Listen.  What’s been asked of us—to live without income for a few months while bills mount; to risk homelessness; to break the economy—it’s just too much.  A real war would be preferable.  At least it comes with combat pay.  Two trillion dollars, an obscene amount, somehow will not be enough to tide over American families for more than one month.  Why can’t they understand that?  Many if not most of the American people would prefer to take their chances and keep working their ‘nonessential’ jobs if it means food on the table, money in the bank and a roof over their heads.  But we’re not allowed that option, because the new virus with no vaccine or cure is so contagious plus our nation of plenty lacks hospitals, medical equipment, beds and trained health professionals to care for the projected hundreds of thousands who soon will get deathly ill.

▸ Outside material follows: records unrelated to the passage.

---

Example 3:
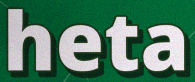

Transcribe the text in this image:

heta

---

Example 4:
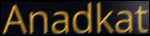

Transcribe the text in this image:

Anadkat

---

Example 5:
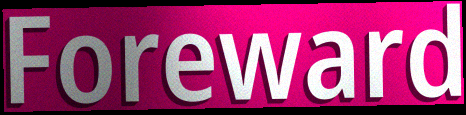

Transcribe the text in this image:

Foreward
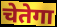
चेतेगा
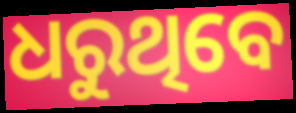
ଧରୁଥିବେ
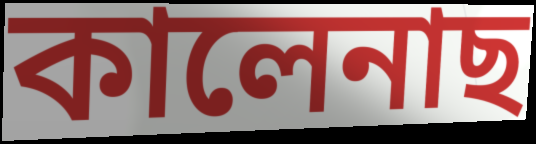
কালেনাছ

Listen.  Hear that?  Do you sense it?  Prayers! Voiced and silent, with and without tears.  In every language.  Every person around the world is praying simultaneously for divine intervention, a cure, a quick solution.  Americans are notoriously impatient.  But we’re resourceful, too, and will figure out various means to survive: moving, dropping expenses, begging, borrowing, whatever we gotta do.  Pride has no place in hard times. We’ll find our individual resilience and collective dogged determination to get through this crisis.  Overnight we have been forced to rely on one another, family, friends, neighbors, and our government local and state and federal. The government really has done all it can do to help us.  We have been aware of an insurmountable budget deficit for a long, long time.  We’ve needed to toughen up.  Stiff upper lip.  Come on, now. Crying time’s over.  Re-arrange, reshuffle, toss in the air.

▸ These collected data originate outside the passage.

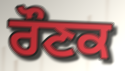
ਰੌਣਕ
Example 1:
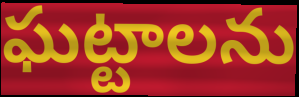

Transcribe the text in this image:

ఘట్టాలను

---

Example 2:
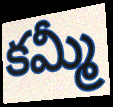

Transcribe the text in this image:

కమ్మీ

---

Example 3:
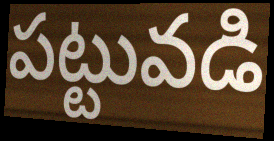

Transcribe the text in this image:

పట్టువడి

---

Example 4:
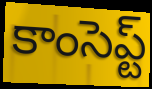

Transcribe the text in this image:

కాంసెప్ట్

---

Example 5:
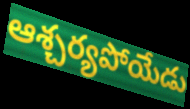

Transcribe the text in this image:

ఆశ్చర్యపోయేడు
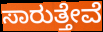
ಸಾರುತ್ತೇವೆ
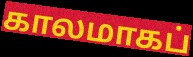
காலமாகப்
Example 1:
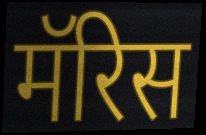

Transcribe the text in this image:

मॅरिस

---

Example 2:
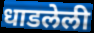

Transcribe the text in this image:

धाडलेली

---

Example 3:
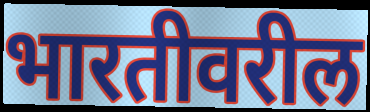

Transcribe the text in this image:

भारतीवरील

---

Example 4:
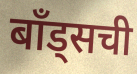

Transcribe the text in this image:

बॉंड्सची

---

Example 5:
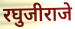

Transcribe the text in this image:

रघुजीराजे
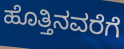
ಹೊತ್ತಿನವರೆಗೆ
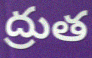
ద్రుత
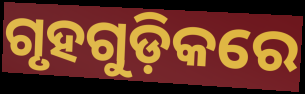
ଗୃହଗୁଡ଼ିକରେ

Listen.  What’s the worst they can do?  Kick us out of our homes?  Courts are closed and backlogged for months.  Besides, the President has declared no evictions during this pandemic.  Will they cut off the electricity for lights, gas for heat, water for bathing and life itself, internet in order to work at home and for necessary communication?  Maybe but doubtful.  In the age of social media, cutting power and water from tens of millions of American families unable to pay the bills would be a corporate and municipal public relations disaster.  And if they do cut us off, let us reclaim the intestinal fortitude of our backwoods ancestry who built this country.  Portable toilets if we have to.  Bread, water and canned food if that’s all we can scrounge up.  Candles and matches and flashlights to see at night.  Tents and towels for shelter.  Live along rivers, lakes and creeks if need be.  When there’s a will, there’s a way.  Besides the hard times are supposed to be temporary, extremely temporary.  Sleep on it, sleep in shifts, and ask for help: Salvation Army, major churches, food pantries and all the other nonprofits providing sustenance and relief.  The TV ads proclaim “We’re all in this together.”  Let ’em prove it.      

Listen.

Breathe.  Feel.  Observe.  Hear.  Taste.  Touch.  Think.  Read.  Watch.  Work.  Rest.  Walk.

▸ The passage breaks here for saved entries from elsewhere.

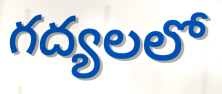
గద్యలలో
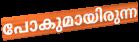
പോകുമായിരുന്ന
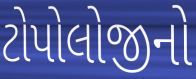
ટોપોલોજીનો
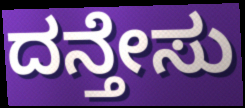
ದನ್ತೇಸು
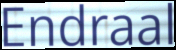
Endraal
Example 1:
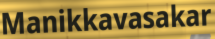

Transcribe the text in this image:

Manikkavasakar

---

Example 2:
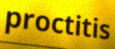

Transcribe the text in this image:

proctitis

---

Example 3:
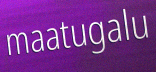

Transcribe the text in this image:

maatugalu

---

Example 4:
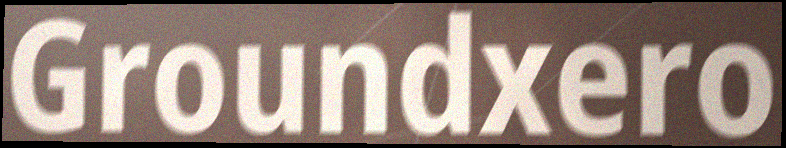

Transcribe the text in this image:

Groundxero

At this moment we’re alive, healthy and aware.  We’re in control more than we realize.  And listen, folks lose their homes every day.  Attachment comes with a price.  Embrace what really matters.

Listen.  This sudden empty time we’ve been given, it’s like a gift.  Isn’t that what we’ve wanted throughout our busy lives, week after week, year after year?  Time to watch children grow and learn and be part of the process.  Time to think.  Time to relax, sit outdoors and watch each day as nature blooms fresh with beauty, contently swaying gently in the breeze, happy just to be alive … again.  As we gaze upon nature, our thoughts turn inward.  Before the crash, were any of us really happy, rushing through the work week, feeling tired all the time, tense about money because there was never enough and now none?  Instead, we’re left with this priceless commodity, an unexpected intangible present because Someone somewhere thought we needed it now.  Soon enough, we’ll never have this gift again—time to change our lives for the better.